Predict Sparkify User Churn (Click me –>)
Toolkit: Supervised learning (classification), Python, pyspark, pandas, numpy, matplotlib, seaborn, AWS EMR
Preventing churn is key to improving revenue for Sparkify, a fictitious subscription-based music streaming company. Using PySpark on AWS, I analyzed 12GB data from Sparkify and built a machine learning model to predict user churn with an F score of 0.56.

Recommendation Engine with IBM (Click me –>)
Toolkit: Machine learning (collaborative filtering), Python, pandas, numpy, matplotlib
Recommending articles that are most pertinent to specific users is beneficial to both service providers and users. Using three mainstream approaches - (1) Rank Based, (2) User-User Based Collaborative Filtering, and (3) Matrix Factorization, I developed an article recommendation engine for the IBM Watson Studio platform.
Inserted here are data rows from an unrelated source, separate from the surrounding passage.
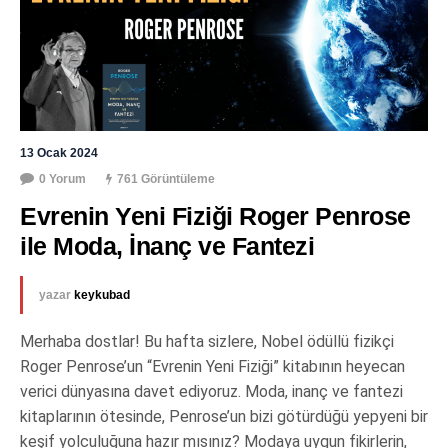
13 Ocak 2024
0 Yorum
761 Görüntüleme
Evrenin Yeni Fiziği Roger Penrose 
ile Moda, İnanç ve Fantezi
yazar
keykubad
Merhaba dostlar! Bu hafta sizlere, Nobel ödüllü fizikçi
Roger Penrose’un “Evrenin Yeni Fiziği” kitabının heyecan
verici dünyasına davet ediyoruz. Moda, inanç ve fantezi
kitaplarının ötesinde, Penrose’un bizi götürdüğü yepyeni bir
keşif yolculuğuna hazır mısınız? Modaya uygun fikirlerin,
Classify Disaster Response (Click me –>)
Toolkit: Supervised learning (classification), Python, scikit-learn, pandas, numpy, plotly, NLP, SQL, SQLAlchemy, HTML, Flask
During disaster events, sending messages to appropriate disaster relief agencies on a timely manner is critical. Using NLP and machine learning pipeline, I built a model that classifies disaster messages into 36 categories with an F score of 0.65. A webapp was also developed.

Airbnb List Price Analysis (Click me –>)
Toolkit: Supervised learning (regression), Python, scikit-learn, pandas, numpy, matplotlib, seaborn
I analyzed Airbnb list prices in Boston and Seattle to answer three questions:
Q1 - Is there any trend in the Airbnb list price? How do prices compare between Boston and Seattle?
Q2 - Should you become a super host?
Q3 - What factors affect the Airbnb list price?

Identify Customer Segmentation (Click me –>)
Toolkit: Unsupervised learning (PCA, clustering), Python, scikit-learn, pandas, numpy, matplotlib, searborn
The goal of this project is to help a mail-order sales company in Germany to identify segments of the population that form its core customer base. I applied unsupervised learning techniques (PCA, clustering) on demographic and spending data of 0.89 million German households. Among them, two segments were identified and can be used for direct marketing campaigns that should bring the highest expected returns.

Flower Image Classification (Click me –>)
Toolkit: Deep learning, Python, PyTorch, numpy, matplotlib, seaborn, GPU
Using a pre-trained deep learning model densenet121, I built an image classification application and used the trained model to recognize 112 species of flowers with 89% accuracy.

Finding Donors for CharityML (Click me –>)
Toolkit: Supervised learning (classification), Python, scikit-learn, pandas, numpy
Used supervised learning algorithms, I built a machine learning model for a fictitious charity organization (CharityML) that can predict potential charity donors (individual makes more than $50,000 annually) with 86% accuracy and an F-score of 0.73.